New York – The United States has once again lent its tacit support to the Moroccan autonomy plan for the Western Sahara, an informed source inside the Security Council told Morocco World News.
On Thursday, the Security Council held a closed-meeting with Hervé Ladsous, Under-Secretary General for Peace-keeping Operations to discuss the latest developments of MINURSO’s activities after Morocco decided to expel its civil component last March.
During meeting, which was held at the request of Venezuela and Uruguay, Ladsous said that the UN Mission in the Western Sahara is still operational despite the departure of its civil component. He stressed, however, that “the mission can no longer fully play its role fully in line with its mandate.”
Commenting on the Under-Secretary General’s remarks, the US’ representative expressed the hope that contacts underway between Morocco and the UN Secretariat will help restore trust between them, and stressed that there is a real willingness from both sides to end the crisis.
While she said that her delegation continues to call for the return of MINURSO’s civil component to the territory, she stressed that the “Moroccan autonomy Plan is an approach that could meet the aspirations of the population of Western Sahara.”
During the meeting, France, Senegal, Egypt and Spain showed their support for Morocco in its friction with United Nations Secretary-General Ban Ki-moon.
The French representative said there are efforts made to restore trust between Morocco and the UN Secretariat and there is a need to wait for the outcome of these efforts. He went to add that these “efforts have succeeded in containing the crisis,” and stressed the need to “avoid setting artificial deadlines.”
Senegal echoed the French position, and called for intensifying efforts to restore trust between Morocco and the UN Secretariat.

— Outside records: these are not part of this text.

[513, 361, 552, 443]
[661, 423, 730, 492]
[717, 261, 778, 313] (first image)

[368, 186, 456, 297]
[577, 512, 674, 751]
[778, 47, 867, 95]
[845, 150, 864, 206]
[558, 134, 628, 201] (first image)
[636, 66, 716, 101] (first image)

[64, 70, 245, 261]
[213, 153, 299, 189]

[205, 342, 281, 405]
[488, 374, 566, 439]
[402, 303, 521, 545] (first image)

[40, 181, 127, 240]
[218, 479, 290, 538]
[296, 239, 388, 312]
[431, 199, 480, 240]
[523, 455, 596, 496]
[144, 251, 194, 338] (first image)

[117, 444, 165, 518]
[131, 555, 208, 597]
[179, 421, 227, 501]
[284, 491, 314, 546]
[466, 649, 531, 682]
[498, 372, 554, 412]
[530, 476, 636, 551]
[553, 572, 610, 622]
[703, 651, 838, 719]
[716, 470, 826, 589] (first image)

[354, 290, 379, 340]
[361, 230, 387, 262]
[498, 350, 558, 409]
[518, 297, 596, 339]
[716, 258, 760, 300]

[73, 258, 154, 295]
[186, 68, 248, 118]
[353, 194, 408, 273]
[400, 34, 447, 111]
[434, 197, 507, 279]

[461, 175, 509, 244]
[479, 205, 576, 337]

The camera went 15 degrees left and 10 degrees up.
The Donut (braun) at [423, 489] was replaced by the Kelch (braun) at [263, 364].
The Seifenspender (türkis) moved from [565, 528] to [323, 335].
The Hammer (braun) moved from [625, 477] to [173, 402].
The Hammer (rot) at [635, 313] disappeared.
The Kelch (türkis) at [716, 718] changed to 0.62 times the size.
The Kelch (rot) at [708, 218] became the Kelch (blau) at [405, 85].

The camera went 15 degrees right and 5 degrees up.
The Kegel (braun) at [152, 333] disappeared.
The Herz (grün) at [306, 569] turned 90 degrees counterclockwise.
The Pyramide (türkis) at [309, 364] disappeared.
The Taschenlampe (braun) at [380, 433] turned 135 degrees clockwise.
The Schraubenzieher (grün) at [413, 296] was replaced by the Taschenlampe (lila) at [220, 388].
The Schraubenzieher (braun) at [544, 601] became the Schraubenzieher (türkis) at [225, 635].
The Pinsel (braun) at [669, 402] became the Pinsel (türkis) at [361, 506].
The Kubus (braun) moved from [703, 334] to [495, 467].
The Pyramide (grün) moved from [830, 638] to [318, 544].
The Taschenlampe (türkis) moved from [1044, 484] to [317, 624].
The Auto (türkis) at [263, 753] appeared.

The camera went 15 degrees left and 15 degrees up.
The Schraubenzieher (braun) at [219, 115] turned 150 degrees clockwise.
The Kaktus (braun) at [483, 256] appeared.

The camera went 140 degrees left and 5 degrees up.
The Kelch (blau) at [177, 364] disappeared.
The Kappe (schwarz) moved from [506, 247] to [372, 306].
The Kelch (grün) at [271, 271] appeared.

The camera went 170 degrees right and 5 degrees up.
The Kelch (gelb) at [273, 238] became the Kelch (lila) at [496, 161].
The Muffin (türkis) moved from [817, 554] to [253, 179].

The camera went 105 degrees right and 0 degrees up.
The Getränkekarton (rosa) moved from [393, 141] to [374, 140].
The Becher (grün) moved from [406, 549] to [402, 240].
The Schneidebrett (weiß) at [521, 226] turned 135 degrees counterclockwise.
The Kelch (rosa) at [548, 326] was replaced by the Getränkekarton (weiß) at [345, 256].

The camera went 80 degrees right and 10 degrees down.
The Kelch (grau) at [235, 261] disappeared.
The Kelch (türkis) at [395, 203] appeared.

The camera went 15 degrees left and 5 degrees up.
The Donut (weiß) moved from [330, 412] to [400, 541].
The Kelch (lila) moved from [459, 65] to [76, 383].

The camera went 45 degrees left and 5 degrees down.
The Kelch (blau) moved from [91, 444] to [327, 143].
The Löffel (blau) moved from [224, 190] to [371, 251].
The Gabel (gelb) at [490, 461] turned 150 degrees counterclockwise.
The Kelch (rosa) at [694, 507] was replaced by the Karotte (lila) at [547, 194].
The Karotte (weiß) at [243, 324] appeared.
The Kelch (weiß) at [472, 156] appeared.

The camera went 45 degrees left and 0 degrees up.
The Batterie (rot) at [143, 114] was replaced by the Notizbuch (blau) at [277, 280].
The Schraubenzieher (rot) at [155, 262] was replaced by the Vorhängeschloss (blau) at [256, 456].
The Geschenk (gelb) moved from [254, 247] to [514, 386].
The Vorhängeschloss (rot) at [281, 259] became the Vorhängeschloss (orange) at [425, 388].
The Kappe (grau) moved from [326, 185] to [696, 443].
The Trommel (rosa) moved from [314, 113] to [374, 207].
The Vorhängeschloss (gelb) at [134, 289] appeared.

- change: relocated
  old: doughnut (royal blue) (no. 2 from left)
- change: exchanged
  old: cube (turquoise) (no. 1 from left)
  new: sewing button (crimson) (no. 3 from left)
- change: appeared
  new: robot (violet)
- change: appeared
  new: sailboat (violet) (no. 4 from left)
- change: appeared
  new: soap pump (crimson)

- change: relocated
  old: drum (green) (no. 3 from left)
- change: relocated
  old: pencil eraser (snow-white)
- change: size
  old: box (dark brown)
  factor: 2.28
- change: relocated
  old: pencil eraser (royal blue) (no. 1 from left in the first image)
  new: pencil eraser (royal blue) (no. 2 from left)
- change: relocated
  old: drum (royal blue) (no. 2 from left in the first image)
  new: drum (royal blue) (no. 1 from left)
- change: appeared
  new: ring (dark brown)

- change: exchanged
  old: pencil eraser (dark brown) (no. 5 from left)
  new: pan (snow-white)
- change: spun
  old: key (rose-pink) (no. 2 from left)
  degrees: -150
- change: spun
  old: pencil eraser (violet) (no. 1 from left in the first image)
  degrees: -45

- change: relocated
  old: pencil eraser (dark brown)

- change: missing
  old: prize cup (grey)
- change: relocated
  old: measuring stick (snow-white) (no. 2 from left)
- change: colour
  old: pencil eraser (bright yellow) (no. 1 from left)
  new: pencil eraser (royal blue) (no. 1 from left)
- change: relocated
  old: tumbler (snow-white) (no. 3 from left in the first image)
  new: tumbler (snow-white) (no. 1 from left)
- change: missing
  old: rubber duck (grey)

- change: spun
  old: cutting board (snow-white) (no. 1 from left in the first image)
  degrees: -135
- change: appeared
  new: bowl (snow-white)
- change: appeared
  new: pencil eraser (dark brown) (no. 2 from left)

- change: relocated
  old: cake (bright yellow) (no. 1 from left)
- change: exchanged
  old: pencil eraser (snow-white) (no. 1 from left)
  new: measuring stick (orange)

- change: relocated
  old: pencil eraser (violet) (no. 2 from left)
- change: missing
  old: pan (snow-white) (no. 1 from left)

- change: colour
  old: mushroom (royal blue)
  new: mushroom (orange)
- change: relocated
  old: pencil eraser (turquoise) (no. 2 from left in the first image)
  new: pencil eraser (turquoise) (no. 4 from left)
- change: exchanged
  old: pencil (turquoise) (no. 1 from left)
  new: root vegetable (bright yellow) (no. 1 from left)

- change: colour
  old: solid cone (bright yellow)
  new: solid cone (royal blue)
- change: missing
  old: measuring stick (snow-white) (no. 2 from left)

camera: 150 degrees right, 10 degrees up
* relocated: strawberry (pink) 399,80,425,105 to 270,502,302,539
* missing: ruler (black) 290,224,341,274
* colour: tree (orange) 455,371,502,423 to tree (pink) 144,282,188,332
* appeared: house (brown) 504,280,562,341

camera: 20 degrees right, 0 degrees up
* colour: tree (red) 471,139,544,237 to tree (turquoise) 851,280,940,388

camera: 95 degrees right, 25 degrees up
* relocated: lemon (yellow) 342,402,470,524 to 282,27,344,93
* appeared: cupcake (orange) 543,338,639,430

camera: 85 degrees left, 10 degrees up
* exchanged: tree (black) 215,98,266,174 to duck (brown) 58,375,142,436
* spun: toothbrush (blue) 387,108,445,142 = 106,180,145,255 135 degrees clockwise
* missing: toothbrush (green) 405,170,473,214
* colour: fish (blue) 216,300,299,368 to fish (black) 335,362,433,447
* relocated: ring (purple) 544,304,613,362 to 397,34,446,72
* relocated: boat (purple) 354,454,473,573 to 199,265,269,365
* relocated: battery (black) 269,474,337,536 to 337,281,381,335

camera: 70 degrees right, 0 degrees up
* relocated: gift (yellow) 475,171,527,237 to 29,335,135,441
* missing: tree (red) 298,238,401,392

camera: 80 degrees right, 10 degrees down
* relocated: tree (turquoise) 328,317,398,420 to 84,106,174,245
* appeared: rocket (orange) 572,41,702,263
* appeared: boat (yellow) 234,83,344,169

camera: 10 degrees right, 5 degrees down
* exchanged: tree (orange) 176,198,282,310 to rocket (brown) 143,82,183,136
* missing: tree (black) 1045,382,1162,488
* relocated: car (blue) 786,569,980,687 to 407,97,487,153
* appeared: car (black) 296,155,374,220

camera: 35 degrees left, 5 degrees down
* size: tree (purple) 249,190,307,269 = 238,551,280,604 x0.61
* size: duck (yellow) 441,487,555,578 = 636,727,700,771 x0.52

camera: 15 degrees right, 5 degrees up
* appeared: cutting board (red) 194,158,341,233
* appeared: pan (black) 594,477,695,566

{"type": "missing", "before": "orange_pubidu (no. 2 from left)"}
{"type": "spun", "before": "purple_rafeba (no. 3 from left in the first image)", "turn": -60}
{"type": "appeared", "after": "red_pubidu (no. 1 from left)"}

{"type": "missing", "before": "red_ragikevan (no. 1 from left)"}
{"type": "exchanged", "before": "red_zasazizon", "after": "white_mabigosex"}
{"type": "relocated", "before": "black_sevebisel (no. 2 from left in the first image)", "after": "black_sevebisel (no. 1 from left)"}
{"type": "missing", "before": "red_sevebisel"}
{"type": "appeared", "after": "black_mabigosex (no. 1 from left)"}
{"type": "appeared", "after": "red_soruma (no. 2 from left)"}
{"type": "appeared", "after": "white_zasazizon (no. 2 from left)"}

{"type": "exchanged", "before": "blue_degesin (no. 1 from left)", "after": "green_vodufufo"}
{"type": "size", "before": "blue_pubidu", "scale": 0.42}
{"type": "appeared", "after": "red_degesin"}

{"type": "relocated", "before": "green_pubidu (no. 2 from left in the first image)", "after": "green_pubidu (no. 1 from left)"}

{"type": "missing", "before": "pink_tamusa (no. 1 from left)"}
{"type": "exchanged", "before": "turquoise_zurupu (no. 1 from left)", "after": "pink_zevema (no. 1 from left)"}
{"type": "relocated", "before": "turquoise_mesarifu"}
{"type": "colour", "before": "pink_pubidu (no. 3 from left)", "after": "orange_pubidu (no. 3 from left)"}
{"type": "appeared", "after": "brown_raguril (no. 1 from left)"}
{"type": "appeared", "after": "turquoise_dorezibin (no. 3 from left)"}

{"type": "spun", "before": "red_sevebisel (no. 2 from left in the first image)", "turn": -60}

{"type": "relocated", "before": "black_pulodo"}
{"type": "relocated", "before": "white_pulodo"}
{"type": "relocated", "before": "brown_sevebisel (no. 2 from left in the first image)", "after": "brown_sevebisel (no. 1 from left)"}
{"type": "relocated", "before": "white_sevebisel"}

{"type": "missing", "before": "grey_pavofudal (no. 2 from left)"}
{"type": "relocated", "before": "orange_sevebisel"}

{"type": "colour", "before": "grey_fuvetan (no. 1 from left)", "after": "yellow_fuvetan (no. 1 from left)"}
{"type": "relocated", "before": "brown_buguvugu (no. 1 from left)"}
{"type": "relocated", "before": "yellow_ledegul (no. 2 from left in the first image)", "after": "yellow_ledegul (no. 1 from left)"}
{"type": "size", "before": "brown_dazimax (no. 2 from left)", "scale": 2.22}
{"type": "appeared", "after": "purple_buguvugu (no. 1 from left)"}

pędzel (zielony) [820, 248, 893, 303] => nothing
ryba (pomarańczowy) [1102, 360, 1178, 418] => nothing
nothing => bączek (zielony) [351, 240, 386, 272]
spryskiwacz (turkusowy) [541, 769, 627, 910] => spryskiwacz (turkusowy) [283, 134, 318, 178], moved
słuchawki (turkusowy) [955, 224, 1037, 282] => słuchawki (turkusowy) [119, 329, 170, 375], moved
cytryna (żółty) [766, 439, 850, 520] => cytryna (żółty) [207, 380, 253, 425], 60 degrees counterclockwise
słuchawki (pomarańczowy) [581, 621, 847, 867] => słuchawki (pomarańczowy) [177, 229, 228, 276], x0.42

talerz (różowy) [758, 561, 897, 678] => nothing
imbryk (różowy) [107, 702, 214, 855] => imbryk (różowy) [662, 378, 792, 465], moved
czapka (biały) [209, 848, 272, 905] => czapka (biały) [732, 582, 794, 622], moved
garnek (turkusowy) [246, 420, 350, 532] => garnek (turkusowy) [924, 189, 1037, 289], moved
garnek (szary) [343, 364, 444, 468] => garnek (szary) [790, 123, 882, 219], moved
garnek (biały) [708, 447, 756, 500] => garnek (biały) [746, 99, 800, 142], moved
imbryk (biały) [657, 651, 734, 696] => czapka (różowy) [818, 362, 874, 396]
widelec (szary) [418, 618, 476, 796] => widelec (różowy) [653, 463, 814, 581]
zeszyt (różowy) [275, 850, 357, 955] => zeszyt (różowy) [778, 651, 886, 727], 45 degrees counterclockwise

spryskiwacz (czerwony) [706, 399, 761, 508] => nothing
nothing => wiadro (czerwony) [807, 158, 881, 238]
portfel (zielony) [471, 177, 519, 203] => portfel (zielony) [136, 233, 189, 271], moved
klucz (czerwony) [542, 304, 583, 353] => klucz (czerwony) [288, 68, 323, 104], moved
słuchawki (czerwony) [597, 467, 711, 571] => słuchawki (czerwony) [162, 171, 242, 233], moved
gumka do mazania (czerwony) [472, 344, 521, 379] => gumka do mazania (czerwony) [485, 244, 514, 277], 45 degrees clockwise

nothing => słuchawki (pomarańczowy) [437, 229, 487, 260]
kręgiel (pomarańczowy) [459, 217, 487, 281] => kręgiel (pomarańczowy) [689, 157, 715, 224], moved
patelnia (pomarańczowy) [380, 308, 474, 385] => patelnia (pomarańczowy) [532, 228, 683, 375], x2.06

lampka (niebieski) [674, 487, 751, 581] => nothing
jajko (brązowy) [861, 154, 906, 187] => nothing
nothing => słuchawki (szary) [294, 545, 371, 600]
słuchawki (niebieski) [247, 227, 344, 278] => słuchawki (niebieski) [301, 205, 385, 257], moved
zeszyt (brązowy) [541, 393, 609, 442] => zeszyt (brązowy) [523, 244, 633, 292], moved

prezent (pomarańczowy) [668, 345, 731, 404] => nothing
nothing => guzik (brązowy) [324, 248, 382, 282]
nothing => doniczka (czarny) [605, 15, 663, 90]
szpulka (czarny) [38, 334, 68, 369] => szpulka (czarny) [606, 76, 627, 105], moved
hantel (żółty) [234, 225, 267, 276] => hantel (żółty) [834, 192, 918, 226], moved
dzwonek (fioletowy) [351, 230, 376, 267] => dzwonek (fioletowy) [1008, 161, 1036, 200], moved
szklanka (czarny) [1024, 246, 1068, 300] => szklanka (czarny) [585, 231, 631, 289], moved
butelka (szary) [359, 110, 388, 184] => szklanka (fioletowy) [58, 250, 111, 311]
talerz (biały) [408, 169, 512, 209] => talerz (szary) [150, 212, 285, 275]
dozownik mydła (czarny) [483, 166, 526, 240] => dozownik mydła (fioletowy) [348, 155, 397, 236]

Echoing the position it adopted in last March’s meeting, Spain stressed that the friction between Morocco and the UN chief constitutes is the core of the problem, and called for resolving it through “calm diplomacy.”
On the other hand, echoing the frustration of several influential member states with the way Ban Ki-moon has handled his friction with Morocco, the Russian delegation said that the UN Secretariat should not part of crises, but should rather provide advice and recommendations to the Security Council.
The Russian representative went on to add that in case there is no end to crisis in sight, the UN Secretariat should inform the Council of the steps that should be taken.